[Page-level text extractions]
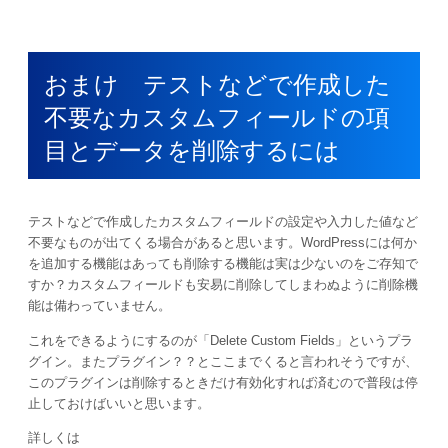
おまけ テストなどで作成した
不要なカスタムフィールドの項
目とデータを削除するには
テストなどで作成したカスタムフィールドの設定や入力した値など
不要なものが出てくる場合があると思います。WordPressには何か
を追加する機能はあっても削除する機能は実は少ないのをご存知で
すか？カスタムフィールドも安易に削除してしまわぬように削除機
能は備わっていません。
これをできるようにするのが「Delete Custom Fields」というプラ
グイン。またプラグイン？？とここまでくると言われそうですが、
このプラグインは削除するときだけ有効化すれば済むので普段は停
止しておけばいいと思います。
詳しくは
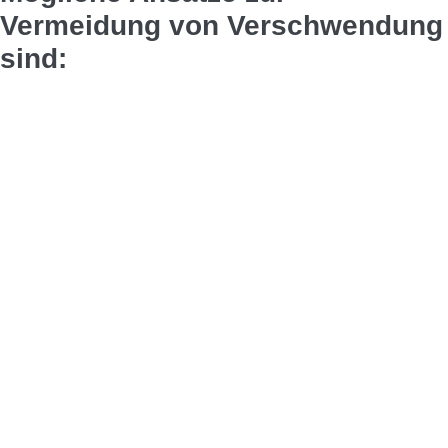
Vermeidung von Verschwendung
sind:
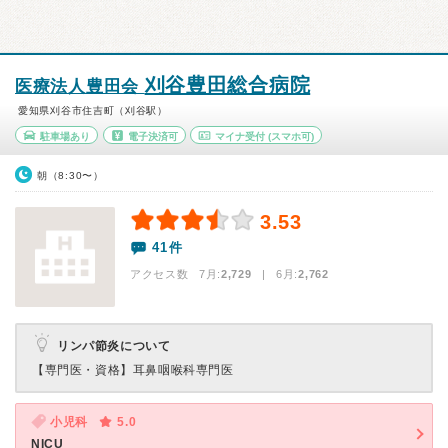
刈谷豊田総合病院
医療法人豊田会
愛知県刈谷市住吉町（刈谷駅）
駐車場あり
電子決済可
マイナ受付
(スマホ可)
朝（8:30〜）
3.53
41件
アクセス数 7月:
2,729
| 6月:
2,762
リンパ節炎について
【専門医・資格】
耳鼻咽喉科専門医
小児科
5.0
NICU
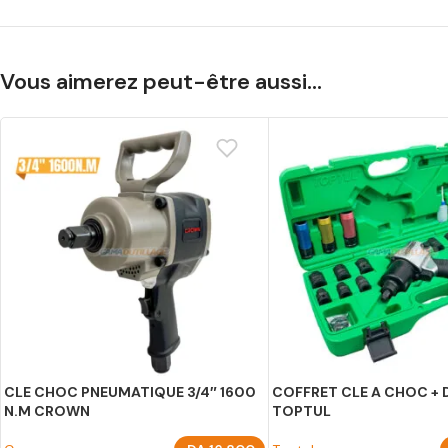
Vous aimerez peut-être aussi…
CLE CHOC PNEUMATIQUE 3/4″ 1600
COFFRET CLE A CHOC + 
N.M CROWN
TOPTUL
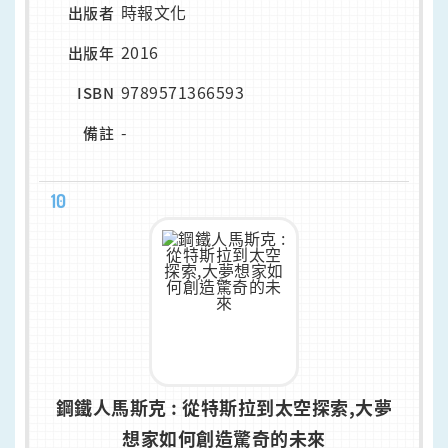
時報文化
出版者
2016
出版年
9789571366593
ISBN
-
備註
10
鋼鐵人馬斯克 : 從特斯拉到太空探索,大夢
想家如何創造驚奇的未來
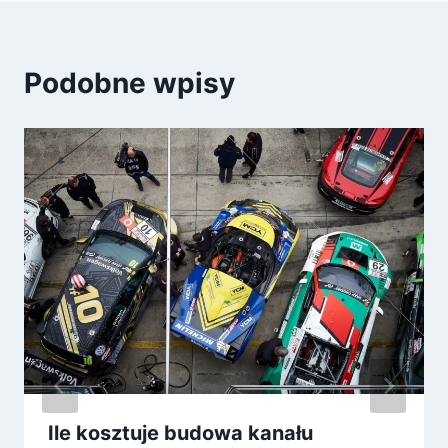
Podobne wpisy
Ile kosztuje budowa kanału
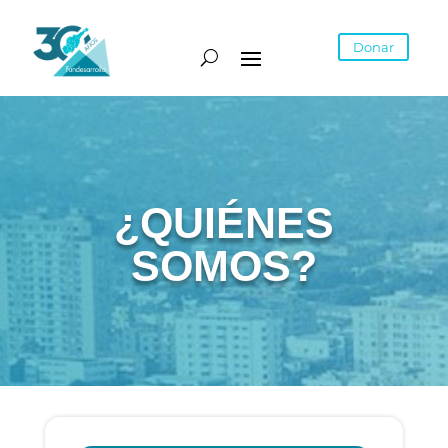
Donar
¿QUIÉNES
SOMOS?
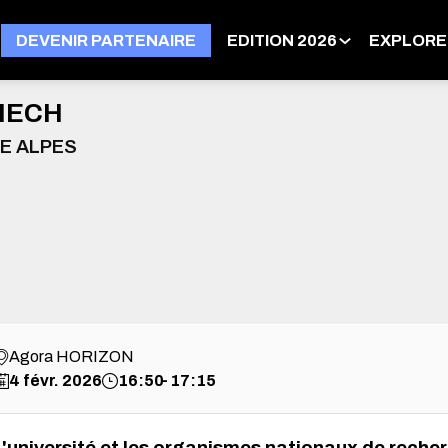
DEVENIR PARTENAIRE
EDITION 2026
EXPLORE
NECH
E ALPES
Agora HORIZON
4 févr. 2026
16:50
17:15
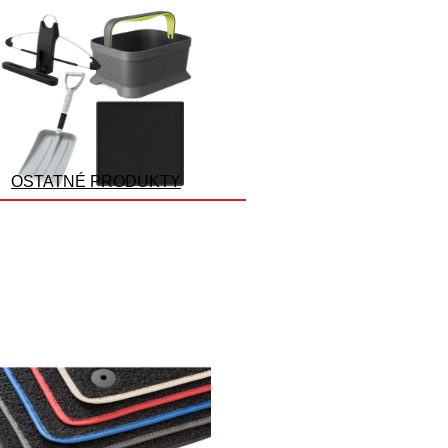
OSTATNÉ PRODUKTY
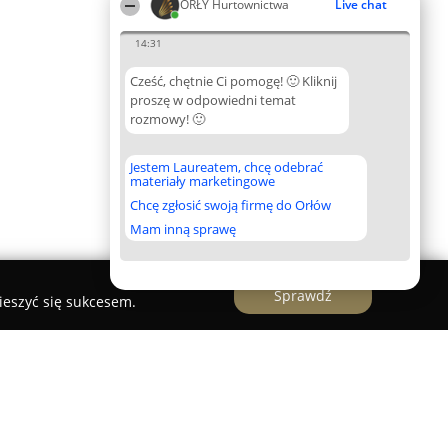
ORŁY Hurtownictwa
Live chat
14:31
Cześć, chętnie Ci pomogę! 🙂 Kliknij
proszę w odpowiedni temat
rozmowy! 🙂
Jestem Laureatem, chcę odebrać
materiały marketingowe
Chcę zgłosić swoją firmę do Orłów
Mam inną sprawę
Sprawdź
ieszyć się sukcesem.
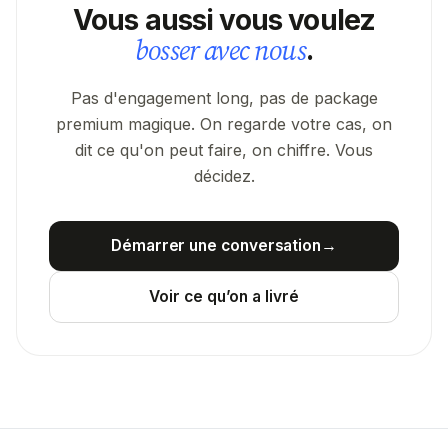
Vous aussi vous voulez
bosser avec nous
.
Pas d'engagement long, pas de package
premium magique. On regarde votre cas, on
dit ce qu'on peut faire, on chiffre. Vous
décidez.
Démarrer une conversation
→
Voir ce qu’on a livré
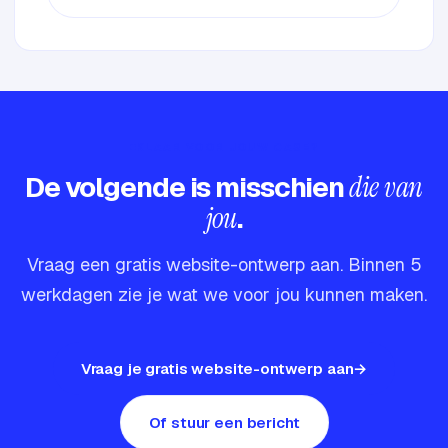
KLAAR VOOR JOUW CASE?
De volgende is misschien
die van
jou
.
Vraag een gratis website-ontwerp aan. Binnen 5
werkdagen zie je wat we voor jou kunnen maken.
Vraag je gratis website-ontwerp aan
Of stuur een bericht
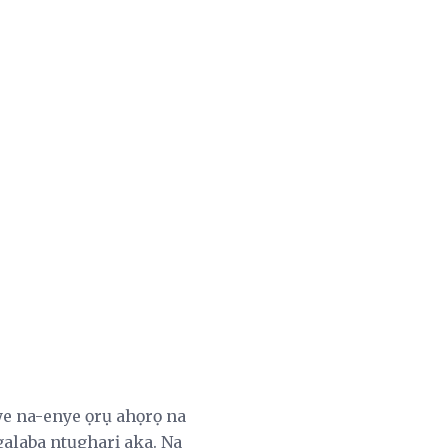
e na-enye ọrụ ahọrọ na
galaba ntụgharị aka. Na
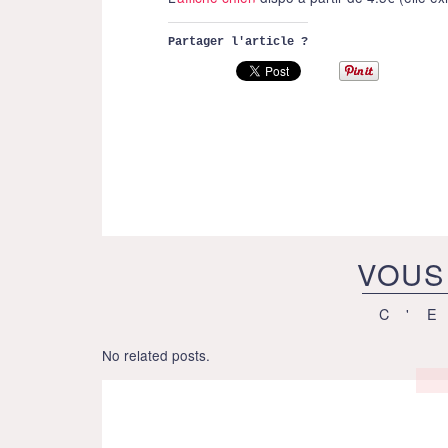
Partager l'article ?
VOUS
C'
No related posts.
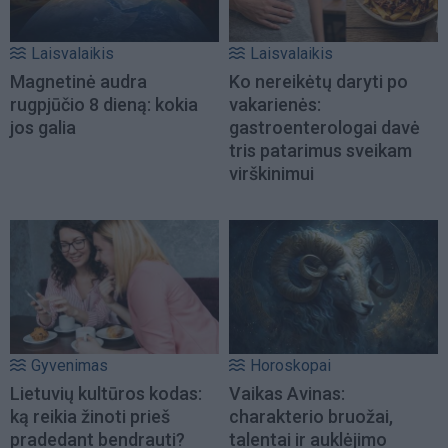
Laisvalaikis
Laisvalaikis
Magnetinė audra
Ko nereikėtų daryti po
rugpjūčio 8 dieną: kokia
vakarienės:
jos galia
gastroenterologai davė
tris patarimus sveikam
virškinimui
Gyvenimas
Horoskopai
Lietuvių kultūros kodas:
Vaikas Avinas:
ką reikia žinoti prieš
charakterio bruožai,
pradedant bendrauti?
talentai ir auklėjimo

→ **Task statement**: An exact reproduction of the data above is required, with every picture removed.

→ **Solution to the exercise**:
おまけ テストなどで作成した
不要なカスタムフィールドの項
目とデータを削除するには
テストなどで作成したカスタムフィールドの設定や入力した値など
不要なものが出てくる場合があると思います。WordPressには何か
を追加する機能はあっても削除する機能は実は少ないのをご存知で
すか？カスタムフィールドも安易に削除してしまわぬように削除機
能は備わっていません。
これをできるようにするのが「Delete Custom Fields」というプラ
グイン。またプラグイン？？とここまでくると言われそうですが、
このプラグインは削除するときだけ有効化すれば済むので普段は停
止しておけばいいと思います。
詳しくは
Vermeidung von Verschwendung
sind:
刈谷豊田総合病院
医療法人豊田会
愛知県刈谷市住吉町（刈谷駅）
駐車場あり
電子決済可
マイナ受付
(スマホ可)
朝（8:30〜）
3.53
41件
アクセス数 7月:
2,729
| 6月:
2,762
リンパ節炎について
【専門医・資格】
耳鼻咽喉科専門医
小児科
5.0
NICU
Vous aimerez peut-être aussi…
CLE CHOC PNEUMATIQUE 3/4″ 1600
COFFRET CLE A CHOC + 
N.M CROWN
TOPTUL
時報文化
出版者
2016
出版年
9789571366593
ISBN
-
備註
10
鋼鐵人馬斯克 : 從特斯拉到太空探索,大夢
想家如何創造驚奇的未來
Podobne wpisy
Ile kosztuje budowa kanału
Donar
¿QUIÉNES
SOMOS?
DEVENIR PARTENAIRE
EDITION 2026
EXPLORE
NECH
E ALPES
Agora HORIZON
4 févr. 2026
16:50
17:15
OSTATNÉ PRODUKTY
ORŁY Hurtownictwa
Live chat
14:31
Cześć, chętnie Ci pomogę! 🙂 Kliknij
proszę w odpowiedni temat
rozmowy! 🙂
Jestem Laureatem, chcę odebrać
materiały marketingowe
Chcę zgłosić swoją firmę do Orłów
Mam inną sprawę
Sprawdź
ieszyć się sukcesem.
Vous aussi vous voulez
bosser avec nous
.
Pas d'engagement long, pas de package
premium magique. On regarde votre cas, on
dit ce qu'on peut faire, on chiffre. Vous
décidez.
Démarrer une conversation
→
Voir ce qu’on a livré
KLAAR VOOR JOUW CASE?
De volgende is misschien
die van
jou
.
Vraag een gratis website-ontwerp aan. Binnen 5
werkdagen zie je wat we voor jou kunnen maken.
Vraag je gratis website-ontwerp aan
Of stuur een bericht
e na-enye ọrụ ahọrọ na
galaba ntụgharị aka. Na
Partager l'article ?
VOUS
C'
No related posts.
Laisvalaikis
Laisvalaikis
Magnetinė audra
Ko nereikėtų daryti po
rugpjūčio 8 dieną: kokia
vakarienės:
jos galia
gastroenterologai davė
tris patarimus sveikam
virškinimui
Gyvenimas
Horoskopai
Lietuvių kultūros kodas:
Vaikas Avinas:
ką reikia žinoti prieš
charakterio bruožai,
pradedant bendrauti?
talentai ir auklėjimo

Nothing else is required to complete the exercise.